## Your goal
For every line in the records below that contains the word "middle", add one to a count, and report only that count.

(Records from a data collection)
· · · · · · ·

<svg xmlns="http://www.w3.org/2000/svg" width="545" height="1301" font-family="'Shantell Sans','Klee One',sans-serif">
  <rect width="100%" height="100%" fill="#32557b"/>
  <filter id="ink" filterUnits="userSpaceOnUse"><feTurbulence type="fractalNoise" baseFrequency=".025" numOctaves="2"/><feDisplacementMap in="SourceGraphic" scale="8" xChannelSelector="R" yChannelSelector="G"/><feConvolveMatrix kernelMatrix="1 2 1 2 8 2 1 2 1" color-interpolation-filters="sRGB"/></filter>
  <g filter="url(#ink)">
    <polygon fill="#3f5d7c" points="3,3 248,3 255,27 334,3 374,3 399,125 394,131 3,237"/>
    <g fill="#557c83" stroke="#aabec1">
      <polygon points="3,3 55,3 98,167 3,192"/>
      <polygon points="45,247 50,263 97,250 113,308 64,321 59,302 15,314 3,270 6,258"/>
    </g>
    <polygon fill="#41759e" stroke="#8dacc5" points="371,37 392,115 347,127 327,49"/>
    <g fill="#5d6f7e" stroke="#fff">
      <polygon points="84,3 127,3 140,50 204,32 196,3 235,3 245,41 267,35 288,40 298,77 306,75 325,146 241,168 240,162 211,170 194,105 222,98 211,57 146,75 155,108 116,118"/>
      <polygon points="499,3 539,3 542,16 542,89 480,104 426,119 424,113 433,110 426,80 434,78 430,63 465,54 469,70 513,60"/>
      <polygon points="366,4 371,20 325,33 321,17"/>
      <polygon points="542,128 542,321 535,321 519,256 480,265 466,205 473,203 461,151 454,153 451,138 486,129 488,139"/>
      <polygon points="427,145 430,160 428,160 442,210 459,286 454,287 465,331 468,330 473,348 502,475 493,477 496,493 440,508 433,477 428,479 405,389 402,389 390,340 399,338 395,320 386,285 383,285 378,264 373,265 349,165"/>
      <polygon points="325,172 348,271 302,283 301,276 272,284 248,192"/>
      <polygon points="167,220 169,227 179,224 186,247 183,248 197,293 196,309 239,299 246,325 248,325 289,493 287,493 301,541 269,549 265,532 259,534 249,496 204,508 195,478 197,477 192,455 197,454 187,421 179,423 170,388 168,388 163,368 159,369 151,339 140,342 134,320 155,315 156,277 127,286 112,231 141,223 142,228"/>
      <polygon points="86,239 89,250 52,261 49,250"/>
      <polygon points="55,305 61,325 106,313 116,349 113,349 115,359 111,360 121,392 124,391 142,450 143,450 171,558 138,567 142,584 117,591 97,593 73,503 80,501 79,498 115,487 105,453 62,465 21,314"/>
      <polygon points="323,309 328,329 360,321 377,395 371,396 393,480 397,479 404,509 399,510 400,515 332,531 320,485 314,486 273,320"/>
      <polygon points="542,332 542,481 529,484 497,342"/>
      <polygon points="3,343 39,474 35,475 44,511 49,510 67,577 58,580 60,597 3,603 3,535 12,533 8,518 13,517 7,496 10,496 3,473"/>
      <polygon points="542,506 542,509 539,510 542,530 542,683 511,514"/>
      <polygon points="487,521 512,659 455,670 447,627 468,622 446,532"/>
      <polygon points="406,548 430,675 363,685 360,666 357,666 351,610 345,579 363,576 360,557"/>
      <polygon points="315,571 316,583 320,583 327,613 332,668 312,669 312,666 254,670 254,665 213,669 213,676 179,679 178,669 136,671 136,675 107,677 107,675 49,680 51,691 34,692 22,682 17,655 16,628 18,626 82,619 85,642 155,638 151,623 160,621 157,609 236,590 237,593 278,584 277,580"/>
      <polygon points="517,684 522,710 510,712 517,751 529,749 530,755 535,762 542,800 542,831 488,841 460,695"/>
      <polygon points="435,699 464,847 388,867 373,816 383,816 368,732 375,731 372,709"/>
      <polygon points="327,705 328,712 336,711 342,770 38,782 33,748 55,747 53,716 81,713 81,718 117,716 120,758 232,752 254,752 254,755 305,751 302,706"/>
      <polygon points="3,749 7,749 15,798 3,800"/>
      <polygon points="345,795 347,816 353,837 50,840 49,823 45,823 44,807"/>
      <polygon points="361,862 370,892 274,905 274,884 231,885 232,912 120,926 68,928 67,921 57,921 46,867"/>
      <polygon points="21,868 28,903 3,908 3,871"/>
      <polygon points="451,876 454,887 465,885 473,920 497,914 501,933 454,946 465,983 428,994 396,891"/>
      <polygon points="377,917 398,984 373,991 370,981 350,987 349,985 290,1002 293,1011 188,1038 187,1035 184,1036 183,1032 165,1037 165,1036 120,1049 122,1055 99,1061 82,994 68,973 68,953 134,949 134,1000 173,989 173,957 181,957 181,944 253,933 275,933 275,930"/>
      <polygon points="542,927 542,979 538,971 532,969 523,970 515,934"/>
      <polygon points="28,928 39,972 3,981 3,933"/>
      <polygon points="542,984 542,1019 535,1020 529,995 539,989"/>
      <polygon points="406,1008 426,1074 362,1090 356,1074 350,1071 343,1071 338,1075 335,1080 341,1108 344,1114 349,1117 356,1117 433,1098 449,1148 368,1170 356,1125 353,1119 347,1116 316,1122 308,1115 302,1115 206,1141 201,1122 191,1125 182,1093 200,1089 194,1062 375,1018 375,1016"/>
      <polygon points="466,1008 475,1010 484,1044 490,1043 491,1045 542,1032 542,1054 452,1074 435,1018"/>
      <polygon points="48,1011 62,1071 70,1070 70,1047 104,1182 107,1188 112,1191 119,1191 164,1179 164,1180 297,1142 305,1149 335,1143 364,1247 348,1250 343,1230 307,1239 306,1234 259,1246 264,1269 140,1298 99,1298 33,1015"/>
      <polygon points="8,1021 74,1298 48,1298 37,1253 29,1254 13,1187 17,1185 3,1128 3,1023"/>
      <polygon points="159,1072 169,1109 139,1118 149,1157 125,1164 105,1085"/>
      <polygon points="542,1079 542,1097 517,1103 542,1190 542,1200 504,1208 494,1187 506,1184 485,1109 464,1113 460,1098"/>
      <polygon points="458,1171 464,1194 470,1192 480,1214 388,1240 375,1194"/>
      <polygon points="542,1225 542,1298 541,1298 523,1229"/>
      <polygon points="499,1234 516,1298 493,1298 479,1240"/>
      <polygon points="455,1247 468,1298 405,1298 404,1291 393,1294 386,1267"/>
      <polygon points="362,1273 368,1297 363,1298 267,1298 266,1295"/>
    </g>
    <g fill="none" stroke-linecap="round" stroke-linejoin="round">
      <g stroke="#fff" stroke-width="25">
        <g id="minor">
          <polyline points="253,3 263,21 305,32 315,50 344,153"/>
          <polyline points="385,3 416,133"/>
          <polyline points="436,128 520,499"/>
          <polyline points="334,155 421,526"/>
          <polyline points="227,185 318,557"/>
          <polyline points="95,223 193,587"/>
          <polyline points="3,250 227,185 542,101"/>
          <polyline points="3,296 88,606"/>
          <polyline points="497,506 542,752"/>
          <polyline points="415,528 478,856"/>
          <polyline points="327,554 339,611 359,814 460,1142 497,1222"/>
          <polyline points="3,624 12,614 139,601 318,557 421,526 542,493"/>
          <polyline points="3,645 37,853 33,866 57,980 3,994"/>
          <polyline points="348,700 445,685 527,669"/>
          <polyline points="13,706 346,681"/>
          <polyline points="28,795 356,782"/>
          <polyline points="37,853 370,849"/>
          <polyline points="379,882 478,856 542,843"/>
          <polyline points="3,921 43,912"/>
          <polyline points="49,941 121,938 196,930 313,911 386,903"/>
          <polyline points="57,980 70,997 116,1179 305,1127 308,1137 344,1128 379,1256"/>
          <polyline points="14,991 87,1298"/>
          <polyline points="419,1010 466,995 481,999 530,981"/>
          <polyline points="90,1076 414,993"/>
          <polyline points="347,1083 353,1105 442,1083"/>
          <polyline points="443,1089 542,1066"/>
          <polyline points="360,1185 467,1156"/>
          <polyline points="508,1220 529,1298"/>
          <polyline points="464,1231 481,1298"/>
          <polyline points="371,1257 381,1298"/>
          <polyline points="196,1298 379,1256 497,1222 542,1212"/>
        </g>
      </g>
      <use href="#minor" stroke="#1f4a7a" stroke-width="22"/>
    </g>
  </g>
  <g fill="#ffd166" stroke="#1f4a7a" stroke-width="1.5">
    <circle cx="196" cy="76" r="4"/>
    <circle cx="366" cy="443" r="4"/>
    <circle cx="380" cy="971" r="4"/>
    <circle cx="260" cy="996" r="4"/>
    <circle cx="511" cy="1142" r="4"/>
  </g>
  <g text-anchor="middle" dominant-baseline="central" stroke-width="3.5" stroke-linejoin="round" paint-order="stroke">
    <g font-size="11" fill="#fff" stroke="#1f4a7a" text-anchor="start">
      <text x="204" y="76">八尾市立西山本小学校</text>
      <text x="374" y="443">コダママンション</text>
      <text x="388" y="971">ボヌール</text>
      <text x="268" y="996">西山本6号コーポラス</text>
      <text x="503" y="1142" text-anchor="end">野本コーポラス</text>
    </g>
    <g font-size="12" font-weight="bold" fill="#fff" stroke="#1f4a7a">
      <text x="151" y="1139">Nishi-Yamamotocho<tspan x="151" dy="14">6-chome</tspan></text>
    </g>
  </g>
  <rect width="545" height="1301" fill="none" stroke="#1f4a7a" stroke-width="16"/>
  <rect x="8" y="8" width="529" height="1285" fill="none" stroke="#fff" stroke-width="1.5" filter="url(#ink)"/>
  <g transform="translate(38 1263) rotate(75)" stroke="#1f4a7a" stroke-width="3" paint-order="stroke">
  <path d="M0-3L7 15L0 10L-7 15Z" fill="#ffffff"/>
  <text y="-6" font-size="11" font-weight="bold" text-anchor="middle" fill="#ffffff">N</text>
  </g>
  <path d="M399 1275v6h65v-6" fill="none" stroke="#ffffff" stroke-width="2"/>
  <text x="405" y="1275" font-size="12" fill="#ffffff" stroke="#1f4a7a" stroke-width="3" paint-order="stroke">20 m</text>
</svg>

· · · · · · ·

## Finished task
2